Furthermore, to maintain GDPR compliance, the data controller at Holbrooks Health team will ensure that data is processed in accordance with Article 5 of the GDPR and will be able to demonstrate compliance with the regulation (see GDPR policy for detailed information). Data processors at Holbrooks Health team will ensure that the processing of personal data is lawful and at least one of the following applies:
- The data subject has given consent to the processing of his/her personal data for one or more specific purposes
- Processing is necessary for the performance of a contract to which the data subject is party, or in order to take steps at the request of the data subject prior to entering into a contract
- Processing is necessary for compliance with a legal obligation to which the controller is subject
- Processing is necessary in order to protect the vital interests of the data subject or another natural person
Procedure for access
An Subject Access Request must be completed and passed to the data controller; all DSARs should be processed free of charge unless they are either complex, repetitive or unfounded (see GDPR Policy). The GDPR states that data subjects should be able to make access requests via email.
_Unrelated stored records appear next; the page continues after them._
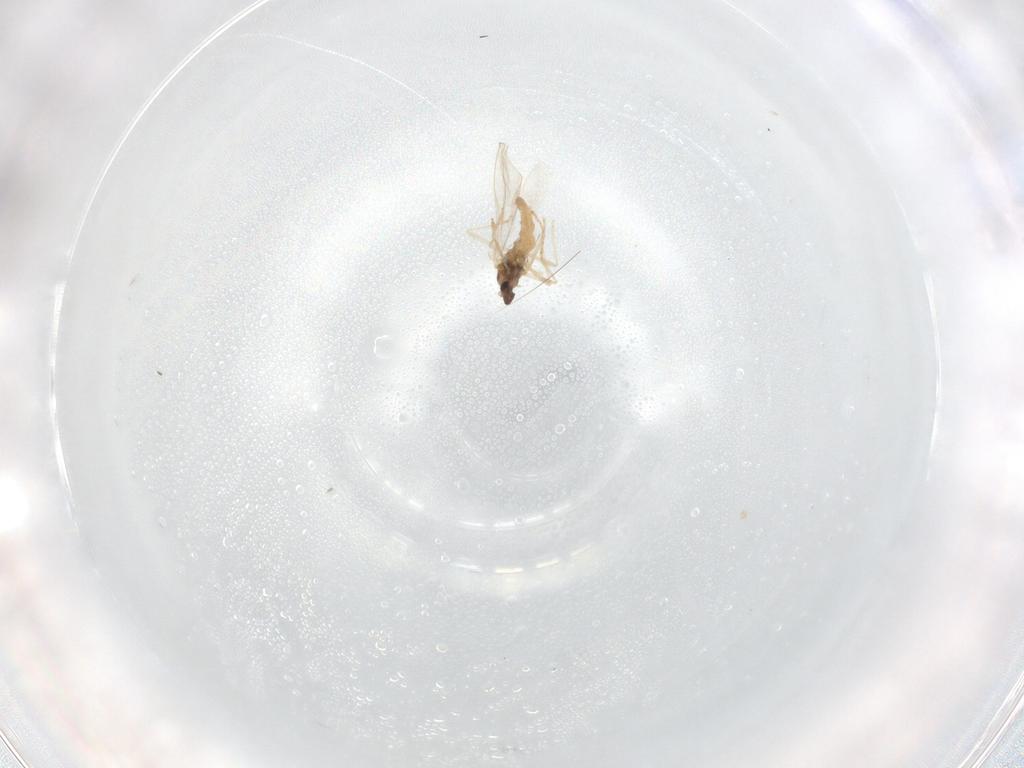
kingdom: Animalia
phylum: Arthropoda
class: Insecta
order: Diptera
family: Cecidomyiidae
Holbrooks Health team is compliant with this and data subjects can complete an e-access form and submit the form via email.
Upon receipt of a DSAR, Holbrooks Health team will record the DSAR within the health record of the individual to whom it relates, as well as annotating the DSAR log. Furthermore, once processed, an entry onto the health record should be made, including the date of postage or the date the record was collected by the patient or authorised individual.
Individuals will have to verify their ID at Holbrooks Health team and it is the responsibility of the data controller to verify all requests from data subjects using reasonable measures. The use of the practice’s Data Subject Access Request (DSAR) form supports the data controller in verifying the request. In addition, the data controller is permitted to ask for evidence to identify the data subject, usually by using photographic identification, i.e. a driving licence or passport.
Third-party requests will continue to be received following the introduction of the GDPR. The data controller must be able to satisfy themselves that the person requesting the data has the authority of the data subject.
The responsibility for providing the required authority rests with the third party and is usually in the form of a written statement or consent form, signed by the data subject.
Having a robust system in place will ensure that access to health records is given only to authorised personnel. Patient confidentiality is of the utmost importance and any third-party requests must be accompanied by a valid patient signature. Staff are to adhere to this guidance at all times and where doubt exists, they are to discuss their concerns with Kerry J Crutchlow DRO.